Ever since the first reports surfaced on Sunday evening that the Buffalo Bills were on the verge of acquiring quarterback Tarvaris Jackson in a trade from the Seattle Seahawks, I've repeatedly been asked for my opinion on the move. I've been relatively quiet about the whole thing over the past couple of days, taking a back seat as the cacophony from Bills fans has crescendoed.
I'll try to boil my opinion down as simply as possible: the move is only on my radar because it's on everyone else's radar. I promise you, if I didn't run a Bills blog, I wouldn't be paying the move much attention. I'm still not, aside from the whole "repeatedly blogging about it" thing. Why? Because we're talking about a backup quarterback.
The timing of the trade stinks. Perhaps the most surprising part about the trade is the fact that there was a trade at all. It took two years, but now Buddy Nix - the self-described "riverboat gambler" (which was obviously a tongue-in-cheek quip) - is flipping late-round draft picks like he's giving candy out at Halloween.
The only uncomfortable part about the trade for me is the timing of the move. The Bills very clearly wanted to upgrade their backup quarterback spot this off-season, and when it became clear that neither Vince Young nor Tyler Thigpen were going to do that, the team reacted. Now they're going to go into the regular season with a backup quarterback that's been on the team for less than two weeks (no, I don't believe they'll keep Thigpen - can you imagine them keeping four quarterbacks and a kickoff specialist?). Ryan Fitzpatrick was always going to be important; now he is absolutely paramount to whatever amount of success the team will have in 2012, both in terms of performance and health.
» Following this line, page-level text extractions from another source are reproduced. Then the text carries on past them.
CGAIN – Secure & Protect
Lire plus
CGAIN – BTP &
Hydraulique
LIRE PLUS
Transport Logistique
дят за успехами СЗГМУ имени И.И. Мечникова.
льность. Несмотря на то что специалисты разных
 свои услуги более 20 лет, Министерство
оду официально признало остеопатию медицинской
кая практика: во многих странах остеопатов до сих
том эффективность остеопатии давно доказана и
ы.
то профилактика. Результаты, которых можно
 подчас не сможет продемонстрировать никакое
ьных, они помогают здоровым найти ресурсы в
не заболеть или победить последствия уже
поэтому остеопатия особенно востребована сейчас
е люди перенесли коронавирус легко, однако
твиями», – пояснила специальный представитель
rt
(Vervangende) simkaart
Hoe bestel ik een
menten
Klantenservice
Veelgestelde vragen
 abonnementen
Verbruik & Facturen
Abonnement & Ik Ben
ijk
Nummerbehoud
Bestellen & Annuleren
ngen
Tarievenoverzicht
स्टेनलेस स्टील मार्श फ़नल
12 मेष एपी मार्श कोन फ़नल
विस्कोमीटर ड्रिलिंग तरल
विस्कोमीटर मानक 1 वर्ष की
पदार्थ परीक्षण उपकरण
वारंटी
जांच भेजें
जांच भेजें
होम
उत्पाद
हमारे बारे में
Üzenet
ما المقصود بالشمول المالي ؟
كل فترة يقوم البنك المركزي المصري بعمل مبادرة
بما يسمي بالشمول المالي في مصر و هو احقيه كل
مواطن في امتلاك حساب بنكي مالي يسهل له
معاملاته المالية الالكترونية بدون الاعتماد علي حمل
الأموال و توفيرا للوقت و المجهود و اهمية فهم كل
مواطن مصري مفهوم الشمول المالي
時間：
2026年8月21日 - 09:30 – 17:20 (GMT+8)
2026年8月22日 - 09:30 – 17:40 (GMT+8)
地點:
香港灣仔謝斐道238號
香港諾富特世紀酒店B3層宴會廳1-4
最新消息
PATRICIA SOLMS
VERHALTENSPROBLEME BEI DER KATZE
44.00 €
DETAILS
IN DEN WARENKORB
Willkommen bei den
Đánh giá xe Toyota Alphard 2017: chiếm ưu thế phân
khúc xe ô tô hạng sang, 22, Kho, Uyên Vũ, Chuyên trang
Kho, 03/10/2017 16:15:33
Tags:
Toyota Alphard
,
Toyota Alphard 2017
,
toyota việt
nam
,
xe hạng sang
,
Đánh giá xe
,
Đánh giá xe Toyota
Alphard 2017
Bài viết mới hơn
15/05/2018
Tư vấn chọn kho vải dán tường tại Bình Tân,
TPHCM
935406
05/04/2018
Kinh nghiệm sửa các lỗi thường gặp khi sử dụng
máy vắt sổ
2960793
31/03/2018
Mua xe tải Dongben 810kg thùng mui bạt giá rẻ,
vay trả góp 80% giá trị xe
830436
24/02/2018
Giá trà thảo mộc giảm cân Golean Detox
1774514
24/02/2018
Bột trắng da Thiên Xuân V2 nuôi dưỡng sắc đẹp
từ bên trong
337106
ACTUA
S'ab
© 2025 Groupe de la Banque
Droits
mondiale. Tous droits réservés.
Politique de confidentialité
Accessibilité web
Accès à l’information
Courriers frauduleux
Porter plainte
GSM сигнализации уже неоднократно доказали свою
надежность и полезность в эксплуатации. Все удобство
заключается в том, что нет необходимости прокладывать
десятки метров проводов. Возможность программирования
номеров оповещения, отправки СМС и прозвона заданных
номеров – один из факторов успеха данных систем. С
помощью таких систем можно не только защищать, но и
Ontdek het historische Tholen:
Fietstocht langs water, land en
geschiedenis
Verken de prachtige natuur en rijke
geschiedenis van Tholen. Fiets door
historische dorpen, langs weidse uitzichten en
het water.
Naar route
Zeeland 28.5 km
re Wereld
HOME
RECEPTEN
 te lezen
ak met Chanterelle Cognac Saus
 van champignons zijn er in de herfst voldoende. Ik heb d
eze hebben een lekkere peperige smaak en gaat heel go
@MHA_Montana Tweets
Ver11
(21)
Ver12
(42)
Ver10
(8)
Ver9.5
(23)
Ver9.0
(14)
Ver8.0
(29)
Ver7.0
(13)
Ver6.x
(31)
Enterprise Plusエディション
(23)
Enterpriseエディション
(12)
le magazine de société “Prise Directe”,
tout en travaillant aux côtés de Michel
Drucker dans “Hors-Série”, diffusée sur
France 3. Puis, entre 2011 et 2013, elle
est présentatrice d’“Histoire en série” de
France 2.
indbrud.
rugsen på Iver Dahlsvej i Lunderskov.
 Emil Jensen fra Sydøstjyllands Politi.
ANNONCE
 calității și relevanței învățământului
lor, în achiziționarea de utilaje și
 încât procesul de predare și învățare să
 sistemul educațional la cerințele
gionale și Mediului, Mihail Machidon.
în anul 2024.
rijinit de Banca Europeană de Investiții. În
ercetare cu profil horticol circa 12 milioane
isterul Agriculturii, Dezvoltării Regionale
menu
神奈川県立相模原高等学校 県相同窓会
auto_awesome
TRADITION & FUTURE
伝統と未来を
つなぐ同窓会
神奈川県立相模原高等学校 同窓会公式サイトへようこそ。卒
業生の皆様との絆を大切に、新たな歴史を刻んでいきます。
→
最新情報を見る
This has nothing to do with Fitzpatrick. I realize that the fact that conspiracy theorists continually posit Bills backup quarterbacks as "an eventual starter" is simply a function of dissatisfaction with the starter. That still doesn't make it right. The Bills made this trade without Fitzpatrick in mind, aside from vaguely wondering "gee, how screwed are we if Fitzpatrick gets hurt?". He is the starting quarterback. Period. The team is planning on contending, and they think they can do it with Fitzpatrick. If they think they can do it with Jackson, particularly this year, then fans should be far more worried about the sanity of the front office than they currently are. So please, lay that notion to rest. Jackson is here as a backup, just like Young was here as a backup.
This has nothing to do with Brad Smith. It's tough for me to comprehend why some fans have such a hard time understanding why the Bills want Smith as the third quarterback. It has nothing to do with his ability as his quarterback, and everything to do with only being able to suit up 46 guys on game days and not wanting to commit two of those spots to quarterbacks wearing baseball caps and holding clipboards. That's it. That's the entirety of the logic. It's fair to wonder if it's wise to do this - just as it's fair to wonder if their faith in Fitzpatrick is justified - but it doesn't change the fact that Smith will be the third quarterback (and they have faith in Fitzpatrick). Time will tell if the team gets enough utility out of Smith on game days to justify the experiment, but the experiment is still ongoing. Smith isn't going anywhere.
This has nothing to do with the NFC West. It seems like every time a transaction is made on an NFL roster these days, a group of fans says something along the lines of "watch [team rival] sign him to learn our secrets," or "we should sign him to learn about [team rival]." Folks, there is nothing that Tarvaris Jackson can tell Bills coaches about the 49ers, Cardinals and Rams that the coaches can't learn for themselves by watching film - and anything that Jackson can supply about the Seahawks will be almost entirely irrelevant when the two teams play in three and a half months. Jackson was brought here as a player, not as a source of information. Which leads into my next point...
This had everything to do with Young and Thigpen. Seriously, these two guys were terrible. Young was occasionally acceptable, which is why he had pushed ahead of Thigpen, but both were largely horrible this entire off-season. The Bills traded for Jackson because they recognized their need to get a better quarterback - or maybe just a different quarterback - and Jackson became available on the open market. That's all. There doesn't need to be any deeper meaning about flipping a late-round pick for a quarterback beyond that.
This doesn't really matter. Fundamentally, nothing has changed for the Bills - which is why in a vacuum, without the pull of writing a blog, I wouldn't be paying this move much attention. It's still Fitzpatrick's team. The same questions we've been asking all summer about the team still apply today. I'm not the type of guy that takes every opportunity to ask and answer the same questions all over again, or to pick the scabs off of not-fully-healed grudges. Nix, Gailey and the Bills organization made their bed long before they traded for Jackson. We'll begin to discover the fruits of their labors and beliefs on September 9 - and that's a game that Tarvaris Jackson likely won't be involved in.